**INFORMATION PROVIDED**
◆ ◆ ◆ ◆ ◆ ◆ ◆
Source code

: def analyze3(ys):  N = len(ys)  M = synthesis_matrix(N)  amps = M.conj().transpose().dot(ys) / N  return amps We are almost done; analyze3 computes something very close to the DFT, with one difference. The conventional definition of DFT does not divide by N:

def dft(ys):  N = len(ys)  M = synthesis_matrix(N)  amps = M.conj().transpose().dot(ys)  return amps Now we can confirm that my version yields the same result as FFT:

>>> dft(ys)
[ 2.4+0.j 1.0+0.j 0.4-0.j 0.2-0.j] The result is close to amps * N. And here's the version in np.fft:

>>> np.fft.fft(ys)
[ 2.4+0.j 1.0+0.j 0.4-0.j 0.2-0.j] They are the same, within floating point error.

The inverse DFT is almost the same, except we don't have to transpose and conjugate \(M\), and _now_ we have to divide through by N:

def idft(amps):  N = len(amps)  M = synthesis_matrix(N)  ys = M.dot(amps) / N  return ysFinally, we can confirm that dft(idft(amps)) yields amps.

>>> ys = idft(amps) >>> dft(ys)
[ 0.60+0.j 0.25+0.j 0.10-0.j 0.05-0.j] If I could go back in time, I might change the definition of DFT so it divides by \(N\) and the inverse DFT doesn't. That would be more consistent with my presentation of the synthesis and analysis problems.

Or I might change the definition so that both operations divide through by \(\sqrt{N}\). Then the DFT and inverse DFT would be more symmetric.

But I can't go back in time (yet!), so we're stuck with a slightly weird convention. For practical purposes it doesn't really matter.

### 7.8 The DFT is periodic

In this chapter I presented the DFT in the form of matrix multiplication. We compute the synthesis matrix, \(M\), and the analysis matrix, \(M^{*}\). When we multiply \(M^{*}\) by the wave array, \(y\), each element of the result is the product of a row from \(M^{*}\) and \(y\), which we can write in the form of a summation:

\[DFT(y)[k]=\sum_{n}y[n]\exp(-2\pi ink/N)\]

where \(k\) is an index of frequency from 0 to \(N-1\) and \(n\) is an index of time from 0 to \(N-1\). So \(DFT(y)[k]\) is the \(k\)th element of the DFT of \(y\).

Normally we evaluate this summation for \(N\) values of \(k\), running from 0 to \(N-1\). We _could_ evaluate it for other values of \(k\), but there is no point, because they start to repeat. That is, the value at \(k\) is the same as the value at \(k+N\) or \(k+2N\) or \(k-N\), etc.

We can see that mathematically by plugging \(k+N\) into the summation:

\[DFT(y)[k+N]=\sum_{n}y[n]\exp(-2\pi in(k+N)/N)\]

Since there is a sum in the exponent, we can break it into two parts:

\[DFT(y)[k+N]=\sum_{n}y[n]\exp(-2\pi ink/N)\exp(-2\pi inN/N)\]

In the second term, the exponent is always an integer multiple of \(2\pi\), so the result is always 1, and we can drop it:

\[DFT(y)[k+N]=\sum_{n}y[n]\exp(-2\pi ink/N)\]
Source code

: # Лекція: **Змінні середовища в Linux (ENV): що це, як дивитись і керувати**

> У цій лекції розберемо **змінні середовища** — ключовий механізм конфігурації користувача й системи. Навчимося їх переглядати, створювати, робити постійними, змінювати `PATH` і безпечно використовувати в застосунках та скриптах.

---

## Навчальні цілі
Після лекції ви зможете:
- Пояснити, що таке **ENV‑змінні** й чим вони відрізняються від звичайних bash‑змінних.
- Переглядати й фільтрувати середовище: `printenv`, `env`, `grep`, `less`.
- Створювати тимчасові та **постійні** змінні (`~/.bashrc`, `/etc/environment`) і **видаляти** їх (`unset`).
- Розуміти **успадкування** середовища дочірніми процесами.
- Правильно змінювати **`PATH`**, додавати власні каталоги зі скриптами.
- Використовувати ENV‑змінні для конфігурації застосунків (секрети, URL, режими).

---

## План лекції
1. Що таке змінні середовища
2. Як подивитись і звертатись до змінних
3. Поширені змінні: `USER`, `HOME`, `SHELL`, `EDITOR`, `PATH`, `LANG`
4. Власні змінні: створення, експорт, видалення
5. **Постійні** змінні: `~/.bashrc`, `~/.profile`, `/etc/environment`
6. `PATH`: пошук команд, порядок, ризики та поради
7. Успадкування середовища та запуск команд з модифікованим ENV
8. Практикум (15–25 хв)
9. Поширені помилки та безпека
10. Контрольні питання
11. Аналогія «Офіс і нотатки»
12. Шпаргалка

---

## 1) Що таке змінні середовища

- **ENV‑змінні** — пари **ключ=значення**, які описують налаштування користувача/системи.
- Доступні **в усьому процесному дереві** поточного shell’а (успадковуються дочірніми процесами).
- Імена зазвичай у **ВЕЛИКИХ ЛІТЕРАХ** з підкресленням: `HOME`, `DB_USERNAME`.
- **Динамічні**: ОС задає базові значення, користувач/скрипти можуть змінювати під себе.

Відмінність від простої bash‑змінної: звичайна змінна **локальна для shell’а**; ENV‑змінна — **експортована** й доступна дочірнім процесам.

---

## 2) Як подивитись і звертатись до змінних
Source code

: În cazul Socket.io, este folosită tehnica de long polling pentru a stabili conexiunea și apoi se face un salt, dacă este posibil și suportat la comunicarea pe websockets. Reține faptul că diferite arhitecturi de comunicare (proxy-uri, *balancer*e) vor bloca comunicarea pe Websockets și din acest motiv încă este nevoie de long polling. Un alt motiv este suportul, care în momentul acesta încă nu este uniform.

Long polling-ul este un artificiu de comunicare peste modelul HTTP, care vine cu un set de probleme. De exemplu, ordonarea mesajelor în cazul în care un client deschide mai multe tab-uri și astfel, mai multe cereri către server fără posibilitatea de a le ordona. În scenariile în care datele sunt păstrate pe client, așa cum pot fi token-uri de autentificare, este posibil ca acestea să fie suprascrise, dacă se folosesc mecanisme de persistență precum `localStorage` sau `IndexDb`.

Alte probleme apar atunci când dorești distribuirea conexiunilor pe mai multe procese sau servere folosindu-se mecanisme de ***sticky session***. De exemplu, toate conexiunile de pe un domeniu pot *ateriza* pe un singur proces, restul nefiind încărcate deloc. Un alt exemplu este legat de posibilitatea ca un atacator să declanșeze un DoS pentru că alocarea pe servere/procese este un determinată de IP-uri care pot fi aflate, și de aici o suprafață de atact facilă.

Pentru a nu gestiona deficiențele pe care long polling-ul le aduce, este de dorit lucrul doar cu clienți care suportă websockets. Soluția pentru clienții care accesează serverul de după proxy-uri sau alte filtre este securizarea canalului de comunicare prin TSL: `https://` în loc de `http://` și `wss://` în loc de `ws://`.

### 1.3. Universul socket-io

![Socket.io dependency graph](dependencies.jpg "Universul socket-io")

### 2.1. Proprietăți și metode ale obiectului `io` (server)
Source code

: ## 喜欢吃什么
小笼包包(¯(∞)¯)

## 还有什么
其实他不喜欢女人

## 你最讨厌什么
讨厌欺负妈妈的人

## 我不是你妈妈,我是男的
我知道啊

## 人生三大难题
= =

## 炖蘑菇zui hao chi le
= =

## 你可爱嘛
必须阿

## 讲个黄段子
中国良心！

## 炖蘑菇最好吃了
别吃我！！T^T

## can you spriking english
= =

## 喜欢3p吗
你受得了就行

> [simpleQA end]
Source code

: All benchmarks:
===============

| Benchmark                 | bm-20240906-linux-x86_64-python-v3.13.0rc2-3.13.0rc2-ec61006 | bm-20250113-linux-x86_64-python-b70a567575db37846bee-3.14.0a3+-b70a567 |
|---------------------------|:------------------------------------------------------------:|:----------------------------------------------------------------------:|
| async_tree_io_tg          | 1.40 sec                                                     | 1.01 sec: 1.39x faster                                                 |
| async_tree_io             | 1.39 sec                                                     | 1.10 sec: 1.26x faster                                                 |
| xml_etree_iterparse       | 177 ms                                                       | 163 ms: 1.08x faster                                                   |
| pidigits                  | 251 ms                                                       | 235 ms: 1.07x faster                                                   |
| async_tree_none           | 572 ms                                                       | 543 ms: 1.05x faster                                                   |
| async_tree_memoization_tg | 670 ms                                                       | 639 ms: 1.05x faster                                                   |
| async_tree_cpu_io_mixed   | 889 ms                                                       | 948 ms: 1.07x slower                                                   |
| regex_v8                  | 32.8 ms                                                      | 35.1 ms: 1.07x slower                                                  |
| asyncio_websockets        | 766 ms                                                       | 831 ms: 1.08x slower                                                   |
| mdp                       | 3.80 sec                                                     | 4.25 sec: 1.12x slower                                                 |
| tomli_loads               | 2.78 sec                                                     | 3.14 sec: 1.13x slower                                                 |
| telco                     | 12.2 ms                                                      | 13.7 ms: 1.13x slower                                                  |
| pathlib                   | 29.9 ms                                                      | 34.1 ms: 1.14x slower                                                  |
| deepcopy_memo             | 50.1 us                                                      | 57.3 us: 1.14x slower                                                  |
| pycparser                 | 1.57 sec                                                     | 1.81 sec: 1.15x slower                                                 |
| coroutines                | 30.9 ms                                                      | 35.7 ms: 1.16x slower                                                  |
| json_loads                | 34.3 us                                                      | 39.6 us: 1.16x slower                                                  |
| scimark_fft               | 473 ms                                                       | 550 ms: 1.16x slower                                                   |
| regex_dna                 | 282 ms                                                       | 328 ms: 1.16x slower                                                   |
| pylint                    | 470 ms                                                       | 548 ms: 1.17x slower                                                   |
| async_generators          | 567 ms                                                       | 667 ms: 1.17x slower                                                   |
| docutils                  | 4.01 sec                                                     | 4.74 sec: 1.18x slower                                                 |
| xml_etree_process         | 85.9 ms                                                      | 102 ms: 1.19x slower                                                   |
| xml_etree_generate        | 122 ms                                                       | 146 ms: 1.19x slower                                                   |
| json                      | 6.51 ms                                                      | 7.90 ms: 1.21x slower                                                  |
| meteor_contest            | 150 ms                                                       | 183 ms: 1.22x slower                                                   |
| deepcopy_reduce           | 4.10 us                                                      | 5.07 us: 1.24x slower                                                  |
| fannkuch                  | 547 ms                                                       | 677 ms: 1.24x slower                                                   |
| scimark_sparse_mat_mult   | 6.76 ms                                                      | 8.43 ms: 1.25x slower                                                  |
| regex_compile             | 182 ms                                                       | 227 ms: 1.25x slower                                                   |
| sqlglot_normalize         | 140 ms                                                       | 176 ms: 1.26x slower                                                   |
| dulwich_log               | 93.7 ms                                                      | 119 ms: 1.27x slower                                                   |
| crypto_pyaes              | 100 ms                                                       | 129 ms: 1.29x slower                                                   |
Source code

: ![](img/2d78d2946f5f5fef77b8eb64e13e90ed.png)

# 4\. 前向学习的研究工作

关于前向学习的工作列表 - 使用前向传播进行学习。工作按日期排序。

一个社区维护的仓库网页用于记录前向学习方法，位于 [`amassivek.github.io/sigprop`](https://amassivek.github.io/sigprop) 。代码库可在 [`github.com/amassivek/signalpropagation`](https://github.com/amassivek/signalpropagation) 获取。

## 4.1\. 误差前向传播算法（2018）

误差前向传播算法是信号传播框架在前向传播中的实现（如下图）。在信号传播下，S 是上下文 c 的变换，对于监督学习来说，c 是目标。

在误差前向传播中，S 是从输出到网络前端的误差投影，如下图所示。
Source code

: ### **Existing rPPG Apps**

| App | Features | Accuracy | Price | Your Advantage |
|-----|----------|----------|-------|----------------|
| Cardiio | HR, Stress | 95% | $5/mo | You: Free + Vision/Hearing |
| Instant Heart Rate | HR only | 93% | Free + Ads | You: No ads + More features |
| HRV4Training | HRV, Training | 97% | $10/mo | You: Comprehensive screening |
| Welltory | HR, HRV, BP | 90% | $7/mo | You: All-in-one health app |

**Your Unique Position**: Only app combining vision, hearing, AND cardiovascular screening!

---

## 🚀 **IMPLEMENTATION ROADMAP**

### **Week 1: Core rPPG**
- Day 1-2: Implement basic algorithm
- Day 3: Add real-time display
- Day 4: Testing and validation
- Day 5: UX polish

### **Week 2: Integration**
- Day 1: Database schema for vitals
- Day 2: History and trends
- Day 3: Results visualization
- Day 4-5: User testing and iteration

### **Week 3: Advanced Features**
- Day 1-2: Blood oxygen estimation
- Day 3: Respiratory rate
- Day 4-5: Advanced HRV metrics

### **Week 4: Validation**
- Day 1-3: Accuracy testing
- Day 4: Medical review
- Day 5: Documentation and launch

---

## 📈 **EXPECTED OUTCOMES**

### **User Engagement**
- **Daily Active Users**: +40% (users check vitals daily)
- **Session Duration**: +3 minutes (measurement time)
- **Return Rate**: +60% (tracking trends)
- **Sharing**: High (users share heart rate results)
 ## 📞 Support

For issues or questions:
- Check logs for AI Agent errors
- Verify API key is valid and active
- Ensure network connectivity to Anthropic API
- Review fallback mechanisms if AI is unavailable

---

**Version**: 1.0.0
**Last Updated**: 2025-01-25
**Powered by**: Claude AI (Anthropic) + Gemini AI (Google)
◆ ◆ ◆ ◆ ◆ ◆ ◆
Please transcribe, exactly and with nothing added, the lines from the first line of the material above through the line that contains "[ 2.4+0.j 1.0+0.j 0.4-0.j 0.2-0.j] The result".

Source code

: def analyze3(ys):  N = len(ys)  M = synthesis_matrix(N)  amps = M.conj().transpose().dot(ys) / N  return amps We are almost done; analyze3 computes something very close to the DFT, with one difference. The conventional definition of DFT does not divide by N:

def dft(ys):  N = len(ys)  M = synthesis_matrix(N)  amps = M.conj().transpose().dot(ys)  return amps Now we can confirm that my version yields the same result as FFT:

>>> dft(ys)
[ 2.4+0.j 1.0+0.j 0.4-0.j 0.2-0.j] The result is close to amps * N. And here's the version in np.fft:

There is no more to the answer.